WORK REQUIRED —
Pull every line of text from the data below, word for word, and leave out the pictures.

DATA FOR ANALYSIS —
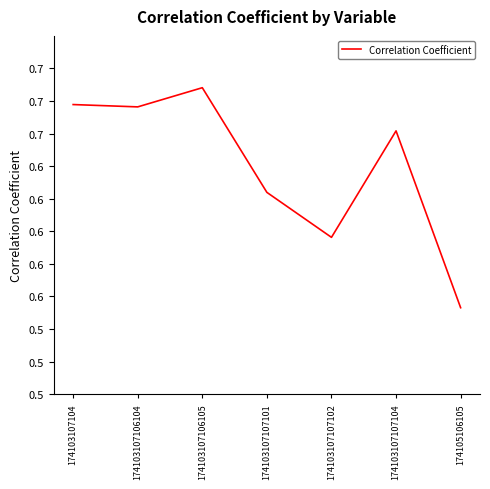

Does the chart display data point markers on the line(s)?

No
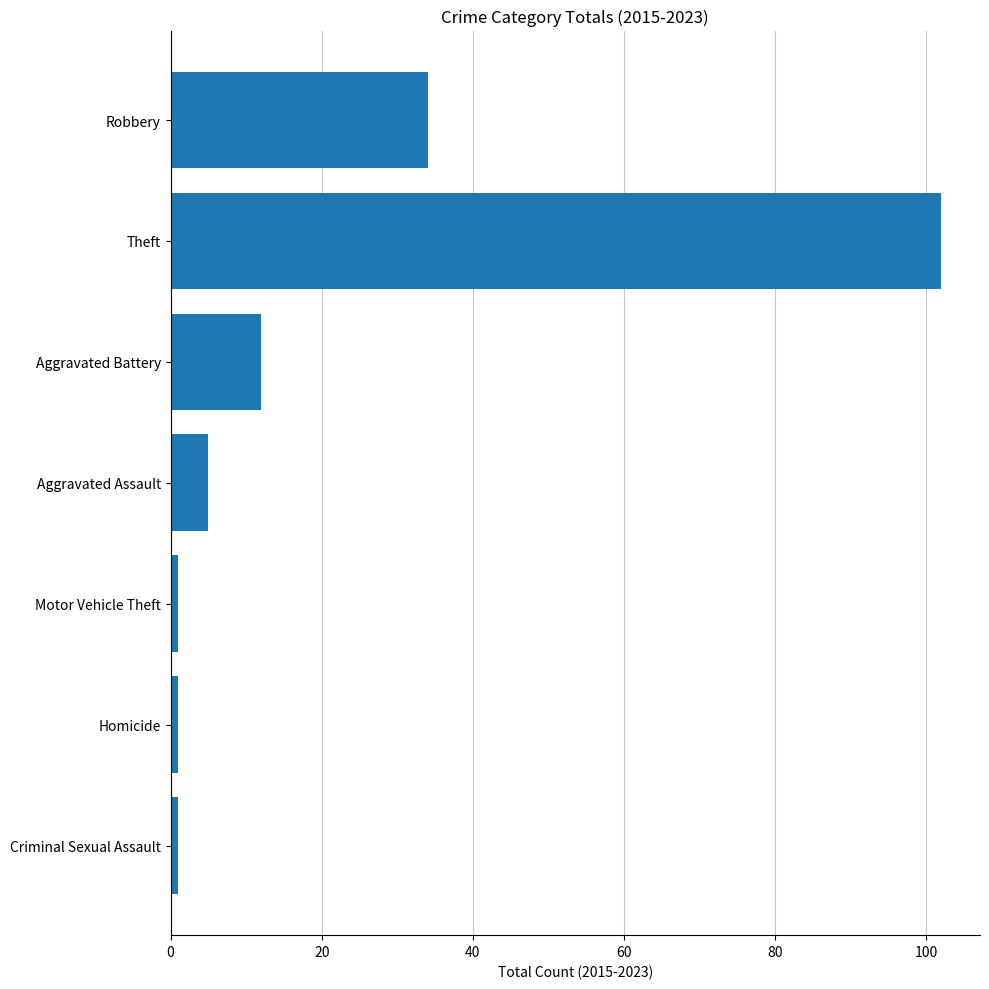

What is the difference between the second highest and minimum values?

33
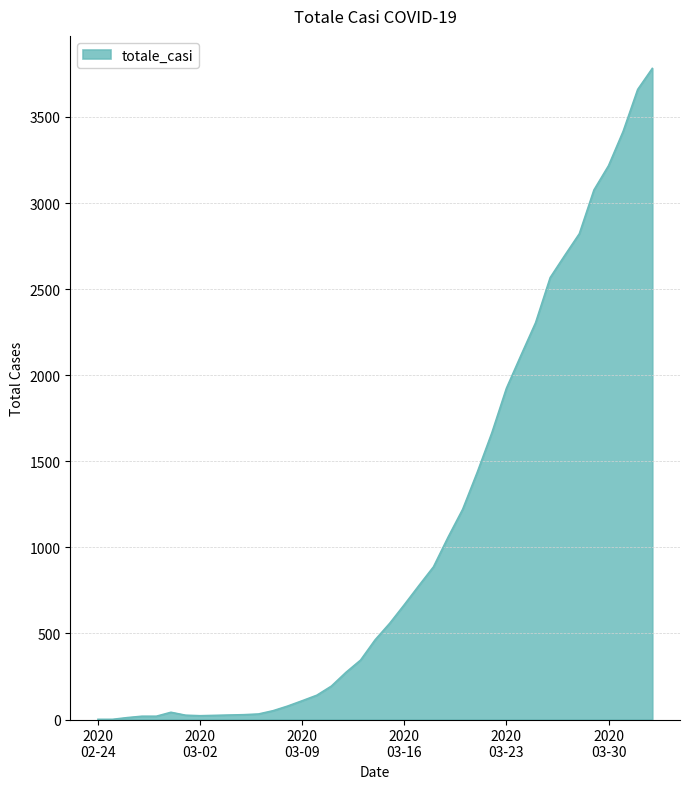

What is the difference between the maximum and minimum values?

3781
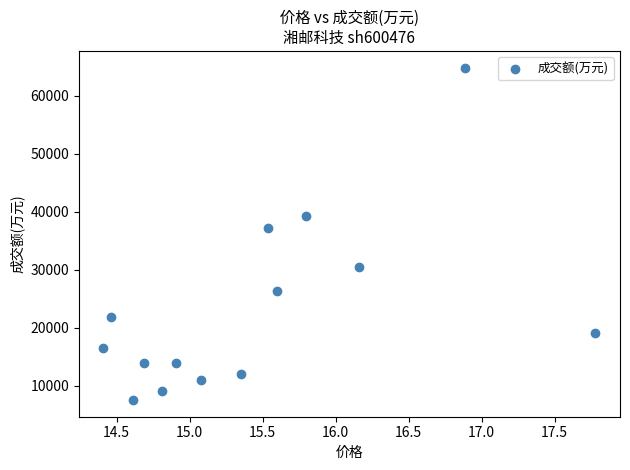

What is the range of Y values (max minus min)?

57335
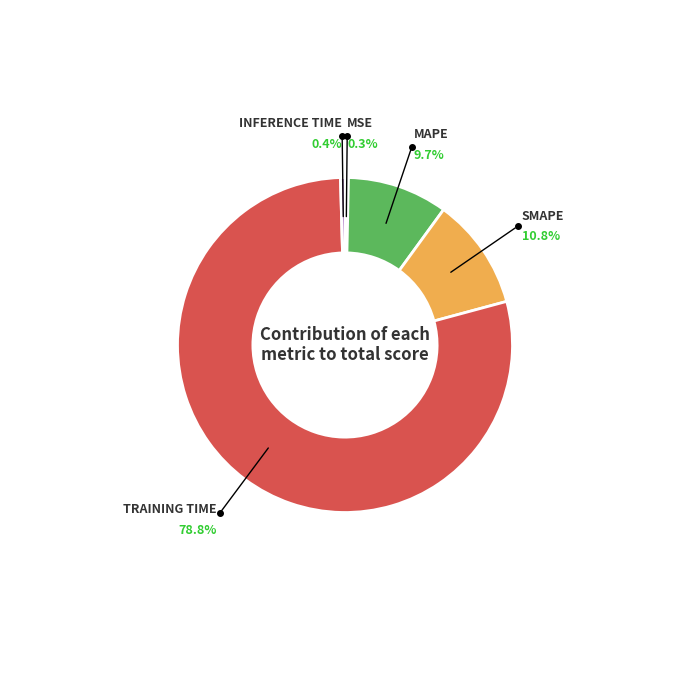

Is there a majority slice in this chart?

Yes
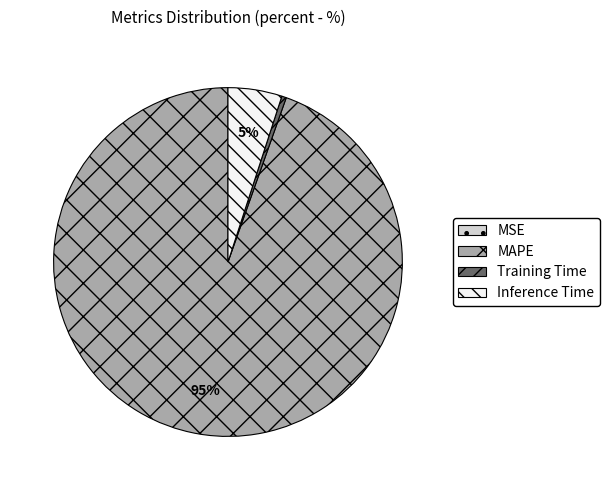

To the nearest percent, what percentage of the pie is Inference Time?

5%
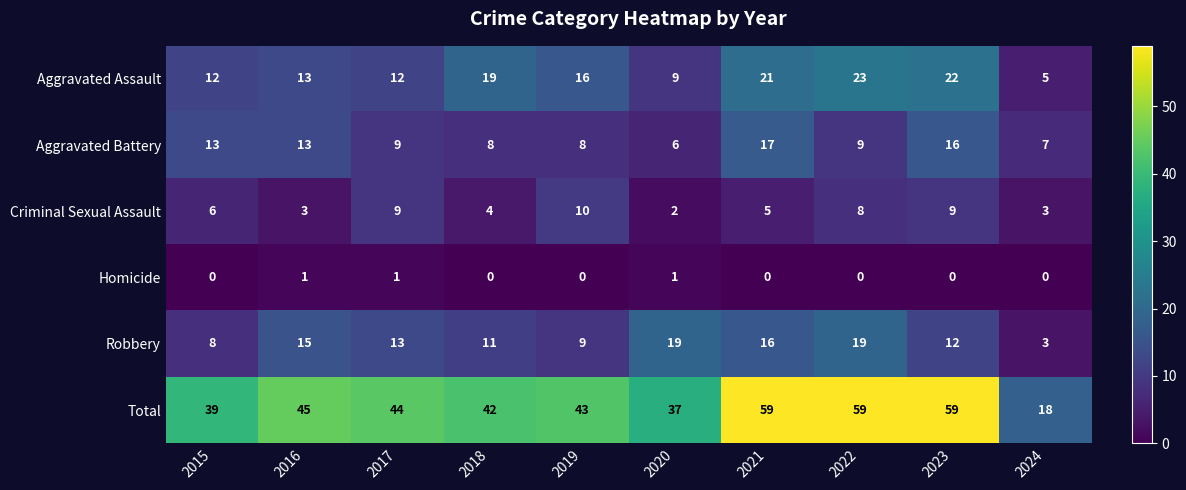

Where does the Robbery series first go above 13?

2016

TASK RESPONSE —
Does the chart display data point markers on the line(s)?

No

What is the difference between the second highest and minimum values?

33

What is the difference between the maximum and minimum values?

3781

What is the range of Y values (max minus min)?

57335

Is there a majority slice in this chart?

Yes

To the nearest percent, what percentage of the pie is Inference Time?

5%

Where does the Robbery series first go above 13?

2016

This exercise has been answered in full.